+++ Available records

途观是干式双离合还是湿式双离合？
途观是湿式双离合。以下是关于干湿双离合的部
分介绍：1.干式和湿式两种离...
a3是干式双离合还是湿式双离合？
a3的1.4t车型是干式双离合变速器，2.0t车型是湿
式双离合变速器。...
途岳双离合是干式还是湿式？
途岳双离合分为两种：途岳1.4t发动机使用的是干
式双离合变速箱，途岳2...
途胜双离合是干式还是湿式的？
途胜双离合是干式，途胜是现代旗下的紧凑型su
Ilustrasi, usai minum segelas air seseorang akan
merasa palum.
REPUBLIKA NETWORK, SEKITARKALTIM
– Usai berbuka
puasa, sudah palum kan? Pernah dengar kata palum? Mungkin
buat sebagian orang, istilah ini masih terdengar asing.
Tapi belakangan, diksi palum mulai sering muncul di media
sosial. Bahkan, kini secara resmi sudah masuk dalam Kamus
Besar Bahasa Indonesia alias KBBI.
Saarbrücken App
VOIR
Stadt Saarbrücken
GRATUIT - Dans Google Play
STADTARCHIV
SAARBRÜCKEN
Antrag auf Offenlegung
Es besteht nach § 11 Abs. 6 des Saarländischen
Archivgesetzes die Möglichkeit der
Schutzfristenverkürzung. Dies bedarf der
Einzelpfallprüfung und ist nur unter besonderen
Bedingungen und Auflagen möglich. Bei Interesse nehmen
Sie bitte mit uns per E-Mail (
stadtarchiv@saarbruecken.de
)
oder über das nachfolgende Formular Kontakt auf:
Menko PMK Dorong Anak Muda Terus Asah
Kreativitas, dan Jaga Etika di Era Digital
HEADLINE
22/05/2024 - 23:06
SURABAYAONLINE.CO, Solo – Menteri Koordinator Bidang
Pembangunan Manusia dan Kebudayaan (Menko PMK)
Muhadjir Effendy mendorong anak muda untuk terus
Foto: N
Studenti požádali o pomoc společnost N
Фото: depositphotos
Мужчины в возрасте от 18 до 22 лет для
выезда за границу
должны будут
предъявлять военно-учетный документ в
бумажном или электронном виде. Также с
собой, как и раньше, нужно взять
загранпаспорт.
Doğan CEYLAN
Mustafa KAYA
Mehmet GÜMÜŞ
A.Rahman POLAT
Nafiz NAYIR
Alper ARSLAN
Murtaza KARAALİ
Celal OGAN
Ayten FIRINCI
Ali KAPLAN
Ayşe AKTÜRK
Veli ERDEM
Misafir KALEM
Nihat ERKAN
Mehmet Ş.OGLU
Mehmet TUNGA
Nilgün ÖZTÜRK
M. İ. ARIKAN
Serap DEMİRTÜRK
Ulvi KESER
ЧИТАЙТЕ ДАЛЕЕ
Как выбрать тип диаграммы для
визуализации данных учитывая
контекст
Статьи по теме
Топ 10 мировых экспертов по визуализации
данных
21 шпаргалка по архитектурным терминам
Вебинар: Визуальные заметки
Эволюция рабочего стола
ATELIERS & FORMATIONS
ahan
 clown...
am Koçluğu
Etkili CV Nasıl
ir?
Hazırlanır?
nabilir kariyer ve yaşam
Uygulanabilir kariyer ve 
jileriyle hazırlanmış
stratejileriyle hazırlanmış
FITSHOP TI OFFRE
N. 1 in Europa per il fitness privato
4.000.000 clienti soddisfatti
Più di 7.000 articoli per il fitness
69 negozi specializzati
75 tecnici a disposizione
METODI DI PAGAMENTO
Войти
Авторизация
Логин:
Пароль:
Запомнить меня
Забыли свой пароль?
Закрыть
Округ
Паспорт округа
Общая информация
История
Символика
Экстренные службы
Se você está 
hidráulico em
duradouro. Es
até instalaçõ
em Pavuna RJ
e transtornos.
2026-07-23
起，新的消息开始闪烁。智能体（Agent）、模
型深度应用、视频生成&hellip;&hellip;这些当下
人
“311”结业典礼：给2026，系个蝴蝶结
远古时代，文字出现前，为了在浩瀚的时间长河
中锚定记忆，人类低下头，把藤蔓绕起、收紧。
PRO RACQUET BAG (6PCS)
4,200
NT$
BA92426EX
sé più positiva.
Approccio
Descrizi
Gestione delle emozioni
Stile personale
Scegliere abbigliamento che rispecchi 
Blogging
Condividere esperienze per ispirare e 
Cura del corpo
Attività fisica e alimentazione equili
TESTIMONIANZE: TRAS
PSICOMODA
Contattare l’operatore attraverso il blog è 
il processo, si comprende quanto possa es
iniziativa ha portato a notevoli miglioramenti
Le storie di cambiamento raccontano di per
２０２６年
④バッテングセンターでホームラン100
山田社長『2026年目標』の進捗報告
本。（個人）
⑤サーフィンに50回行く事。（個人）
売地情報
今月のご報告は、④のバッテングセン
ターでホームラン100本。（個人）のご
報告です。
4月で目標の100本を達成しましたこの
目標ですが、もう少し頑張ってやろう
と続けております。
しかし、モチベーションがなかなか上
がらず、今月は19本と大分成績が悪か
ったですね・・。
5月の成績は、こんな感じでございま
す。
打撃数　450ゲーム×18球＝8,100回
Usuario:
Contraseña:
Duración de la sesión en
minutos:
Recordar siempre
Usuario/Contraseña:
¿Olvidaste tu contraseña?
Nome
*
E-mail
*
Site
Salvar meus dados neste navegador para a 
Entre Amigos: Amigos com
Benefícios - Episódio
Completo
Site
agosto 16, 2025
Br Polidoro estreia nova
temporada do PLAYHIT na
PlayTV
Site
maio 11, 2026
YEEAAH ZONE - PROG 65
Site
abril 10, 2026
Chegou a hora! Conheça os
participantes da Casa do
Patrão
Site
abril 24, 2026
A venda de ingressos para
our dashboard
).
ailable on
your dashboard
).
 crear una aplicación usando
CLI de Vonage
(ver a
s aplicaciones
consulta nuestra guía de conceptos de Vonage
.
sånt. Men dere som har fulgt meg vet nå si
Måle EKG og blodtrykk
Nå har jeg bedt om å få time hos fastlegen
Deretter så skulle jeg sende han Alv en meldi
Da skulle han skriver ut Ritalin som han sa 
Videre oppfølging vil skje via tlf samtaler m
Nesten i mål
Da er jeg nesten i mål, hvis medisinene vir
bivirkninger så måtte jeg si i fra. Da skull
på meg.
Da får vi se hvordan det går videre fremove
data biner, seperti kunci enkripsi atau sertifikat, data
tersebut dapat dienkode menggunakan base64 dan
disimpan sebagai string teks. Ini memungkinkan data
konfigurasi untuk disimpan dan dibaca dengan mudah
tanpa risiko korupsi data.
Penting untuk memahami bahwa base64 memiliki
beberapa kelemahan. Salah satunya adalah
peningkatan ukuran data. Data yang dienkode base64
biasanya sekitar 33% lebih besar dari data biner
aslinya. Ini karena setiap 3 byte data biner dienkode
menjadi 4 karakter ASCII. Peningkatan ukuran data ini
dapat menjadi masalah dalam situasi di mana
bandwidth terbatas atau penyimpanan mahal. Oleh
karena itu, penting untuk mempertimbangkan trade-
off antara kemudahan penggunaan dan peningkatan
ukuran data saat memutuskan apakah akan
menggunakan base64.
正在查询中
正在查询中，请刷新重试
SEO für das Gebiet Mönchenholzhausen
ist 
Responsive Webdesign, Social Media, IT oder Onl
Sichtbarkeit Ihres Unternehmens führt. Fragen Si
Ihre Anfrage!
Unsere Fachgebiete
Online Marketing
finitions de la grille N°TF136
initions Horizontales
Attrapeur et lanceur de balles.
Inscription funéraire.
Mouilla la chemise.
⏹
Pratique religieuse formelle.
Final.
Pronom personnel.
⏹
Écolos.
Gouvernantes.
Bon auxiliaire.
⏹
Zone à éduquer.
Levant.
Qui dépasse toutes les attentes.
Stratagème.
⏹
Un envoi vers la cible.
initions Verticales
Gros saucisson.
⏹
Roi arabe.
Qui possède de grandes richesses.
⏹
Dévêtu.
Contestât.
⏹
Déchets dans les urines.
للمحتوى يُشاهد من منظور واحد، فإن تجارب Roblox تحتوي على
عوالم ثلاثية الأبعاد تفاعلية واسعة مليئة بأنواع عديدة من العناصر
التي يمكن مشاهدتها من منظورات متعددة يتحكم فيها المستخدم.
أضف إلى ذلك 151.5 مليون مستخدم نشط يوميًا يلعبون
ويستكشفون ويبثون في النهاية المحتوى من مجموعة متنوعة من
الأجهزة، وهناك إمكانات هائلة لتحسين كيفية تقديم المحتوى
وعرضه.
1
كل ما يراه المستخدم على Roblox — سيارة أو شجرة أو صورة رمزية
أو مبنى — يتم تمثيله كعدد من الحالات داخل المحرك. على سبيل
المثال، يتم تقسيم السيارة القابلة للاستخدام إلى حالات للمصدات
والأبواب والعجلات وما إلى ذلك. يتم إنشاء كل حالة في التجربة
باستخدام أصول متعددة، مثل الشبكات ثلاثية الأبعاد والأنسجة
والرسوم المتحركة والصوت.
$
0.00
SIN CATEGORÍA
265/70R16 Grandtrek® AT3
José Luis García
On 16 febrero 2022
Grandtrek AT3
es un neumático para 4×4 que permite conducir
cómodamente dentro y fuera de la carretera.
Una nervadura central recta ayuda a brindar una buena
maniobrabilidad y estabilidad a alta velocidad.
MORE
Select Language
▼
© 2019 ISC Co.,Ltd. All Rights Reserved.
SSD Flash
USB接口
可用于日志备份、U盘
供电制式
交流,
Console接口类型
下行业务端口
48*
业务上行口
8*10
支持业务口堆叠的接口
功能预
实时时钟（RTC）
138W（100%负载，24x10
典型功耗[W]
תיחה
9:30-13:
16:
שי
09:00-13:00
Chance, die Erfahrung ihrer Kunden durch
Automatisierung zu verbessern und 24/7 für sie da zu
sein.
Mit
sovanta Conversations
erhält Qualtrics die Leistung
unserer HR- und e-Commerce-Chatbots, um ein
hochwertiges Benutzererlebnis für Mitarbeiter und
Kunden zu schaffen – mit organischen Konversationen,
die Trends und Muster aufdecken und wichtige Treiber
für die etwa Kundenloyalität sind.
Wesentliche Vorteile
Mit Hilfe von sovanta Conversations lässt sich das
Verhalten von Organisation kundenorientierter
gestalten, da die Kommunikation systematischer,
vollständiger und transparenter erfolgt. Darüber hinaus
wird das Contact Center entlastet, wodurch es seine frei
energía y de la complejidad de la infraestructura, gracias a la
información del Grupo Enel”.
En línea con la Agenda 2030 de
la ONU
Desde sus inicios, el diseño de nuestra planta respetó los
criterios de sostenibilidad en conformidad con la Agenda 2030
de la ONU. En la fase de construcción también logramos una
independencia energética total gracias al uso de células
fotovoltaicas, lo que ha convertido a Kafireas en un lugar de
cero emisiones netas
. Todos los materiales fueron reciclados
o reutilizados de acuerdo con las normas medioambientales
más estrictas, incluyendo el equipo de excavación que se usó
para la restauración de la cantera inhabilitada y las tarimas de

++++++

Task objective:
Above are some records; copy each line there that contains "para".

Completed task:
Salvar meus dados neste navegador para a 
A venda de ingressos para
es un neumático para 4×4 que permite conducir
para la restauración de la cantera inhabilitada y las tarimas de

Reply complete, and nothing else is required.